We made some friends with a few local drunk dudes after they took pity on our infantile Vietnamese while ordering our banh mi. They invited us to sit down and poured Dave 3 shots of local rice whiskey and invited us to share their delicious crab spring rolls. We had a hodge podge conversation of them pointing at rice and us saying “rice” in Vietnamese. Them pointing at  beer and us saying “beer” in Vietnamese. Then they wished us good luck in French (as you do) and we saw them later on a moterbike (yep — after all that rice vodka) and they waved at us like we were family.

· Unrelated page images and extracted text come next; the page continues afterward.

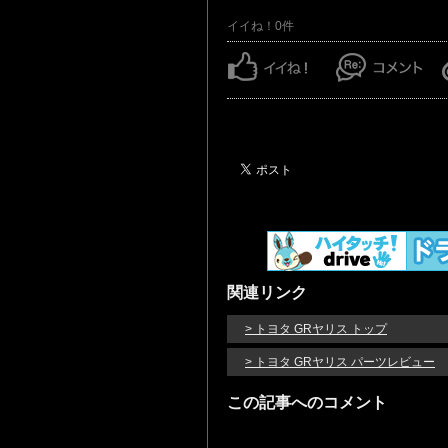
イイね！0件
関連リンク
> トヨタ GRヤリス トップ
> トヨタ GRヤリス パーツレビュー
この記事へのコメント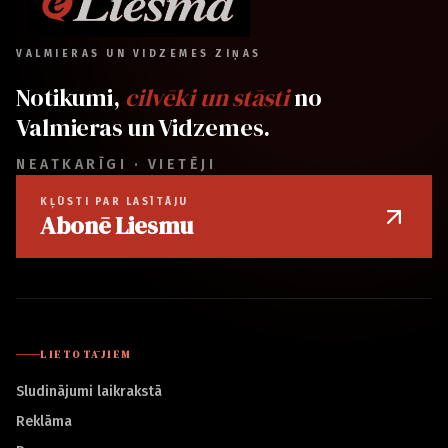
VALMIERAS UN VIDZEMES ZIŅAS
Notikumi,
cilvēki un stāsti
no
Valmieras un Vidzemes.
NEATKARĪGI · VIETĒJI
KĻŪSTI PAR LASĪTĀJU
Abonē Liesmu
LIETOTĀJIEM
Sludinājumi laikrakstā
Reklāma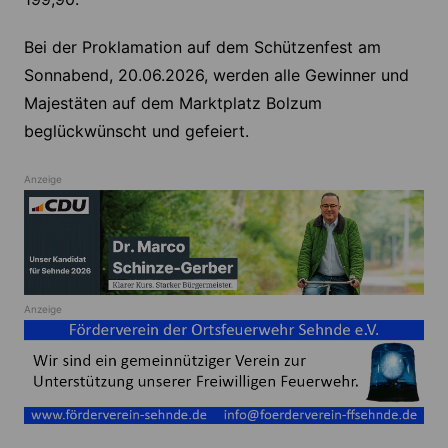
Bei der Proklamation auf dem Schützenfest am
Sonnabend, 20.06.2026, werden alle Gewinner und
Majestäten auf dem Marktplatz Bolzum
beglückwünscht und gefeiert.
Anzeige
Anzeige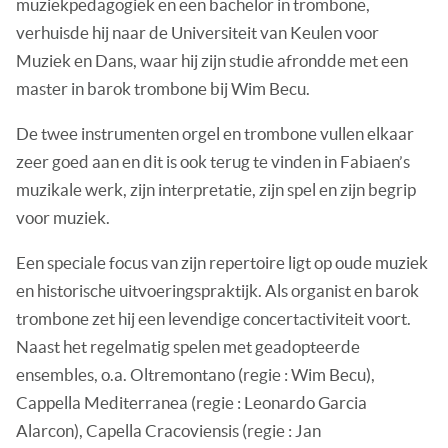
muziekpedagogiek en een bachelor in trombone,
verhuisde hij naar de Universiteit van Keulen voor
Muziek en Dans, waar hij zijn studie afrondde met een
master in barok trombone bij Wim Becu.
De twee instrumenten orgel en trombone vullen elkaar
zeer goed aan en dit is ook terug te vinden in Fabiaen’s
muzikale werk, zijn interpretatie, zijn spel en zijn begrip
voor muziek.
Een speciale focus van zijn repertoire ligt op oude muziek
en historische uitvoeringspraktijk. Als organist en barok
trombone zet hij een levendige concertactiviteit voort.
Naast het regelmatig spelen met geadopteerde
ensembles, o.a. Oltremontano (regie : Wim Becu),
Cappella Mediterranea (regie : Leonardo Garcia
Alarcon), Capella Cracoviensis (regie : Jan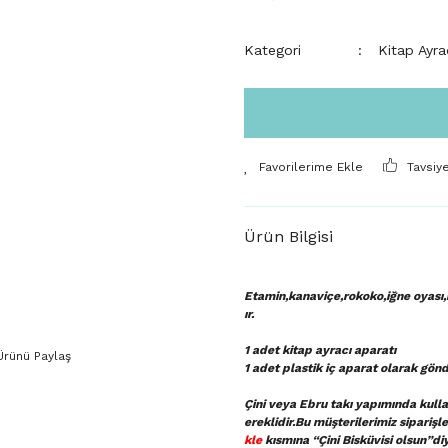
Kategori
Kitap Ayra
Tavsiy
Ürün Bilgisi
Etamin,kanaviçe,rokoko,iğne oyası,r
ır.
1 adet kitap ayracı aparatı
Ürünü Paylaş
1 adet plastik iç aparat
olarak gönd
Çini veya Ebru takı yapımında kullan
ereklidir.Bu müşterilerimiz sipariş
kle
kısmına “Çini Bisküvisi olsun”di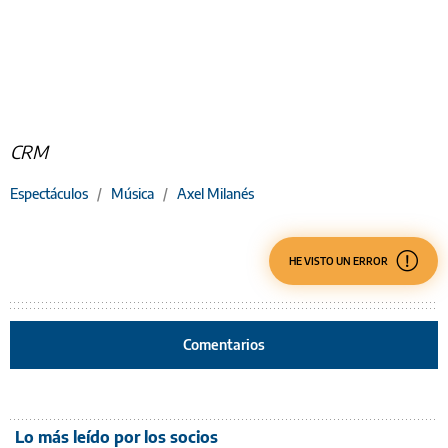
CRM
Espectáculos
/
Música
/
Axel Milanés
HE VISTO UN ERROR
Comentarios
Lo más leído por los socios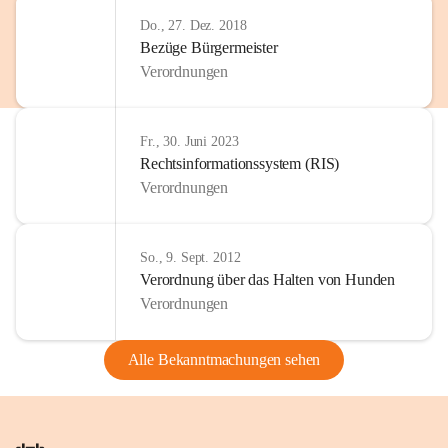
Do., 27. Dez. 2018
Bezüge Bürgermeister
Verordnungen
Fr., 30. Juni 2023
Rechtsinformationssystem (RIS)
Verordnungen
So., 9. Sept. 2012
Verordnung über das Halten von Hunden
Verordnungen
Alle Bekanntmachungen sehen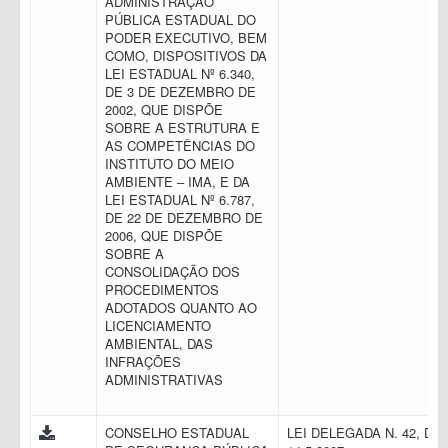
ADMINISTRAÇÃO
PÚBLICA ESTADUAL DO
PODER EXECUTIVO, BEM
COMO, DISPOSITIVOS DA
LEI ESTADUAL Nº 6.340,
DE 3 DE DEZEMBRO DE
2002, QUE DISPÕE
SOBRE A ESTRUTURA E
AS COMPETÊNCIAS DO
INSTITUTO DO MEIO
AMBIENTE – IMA, E DA
LEI ESTADUAL Nº 6.787,
DE 22 DE DEZEMBRO DE
2006, QUE DISPÕE
SOBRE A
CONSOLIDAÇÃO DOS
PROCEDIMENTOS
ADOTADOS QUANTO AO
LICENCIAMENTO
AMBIENTAL, DAS
INFRAÇÕES
ADMINISTRATIVAS
CONSELHO ESTADUAL
LEI DELEGADA N. 42, DE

It made us love Hanoi.

We ate it everywhere!

we be acting like we drunnnnnk

we be acting like we drunnnnnk


This is how jaded we are — we ate pho for like, 5 meals over the course of like 3 days and I wasn’t even blinking about how awesome that is.  Pho is like the creme de la creme of our noodle soup slurping addition.



We enjoyed pho on the street everywhere but the best was Pho Gia Truyen.

Bia Hoi

So, you don’t go to Hanoi without drinking Bia Hoi (fresh beer) which is mind-numbingly cheap and varied in its deliciousness. Bia Hoi will set you back anywhere from 3,000 – 6,000 dong (wait for it — 15 – 28 CENTS) and it can be awesome or sort of metallic. Who cares when it’s that cheap? Then you focus on the beer’s best quality: quantity.

We drank Bia Hoi on “bia hoi corner” where there are dueling shops serving beer. It’s mostly “same same”. You sit on impossibly tiny plastic stools that fit about an ass cheek and a half and rub elbows with a handful of Vietnamese, but mostly British 19-year-olds on their gap year all the while ignoring how huge this contraption makes your butt feel. HUGE AND NUMB.  Which is why you are drinking from a keg.

There is ONE joint is where the young Vietnamese go and Dave and I were determined to break in. When we sat down over there they gestured to go across the street like we didn’t belong. A bit deterred but not entirely we shouted our order to a different waitress in muddled Vietnamese and our beer arrived but we had to pay by the round. We stayed for two rounds and felt triumphant and also bullied so we left. We sulked across the street into our tourist beers and then abandoned caring.

We left Hanoi for two days to do a Ha Long Bay tour which was super fun and reminded us about what wusses we’ve become about temperatures. It was maybe 70 degrees and we were wearing ALL OF OUR CLOTHES. AND SHIVERING. It was awesome though. More on that next!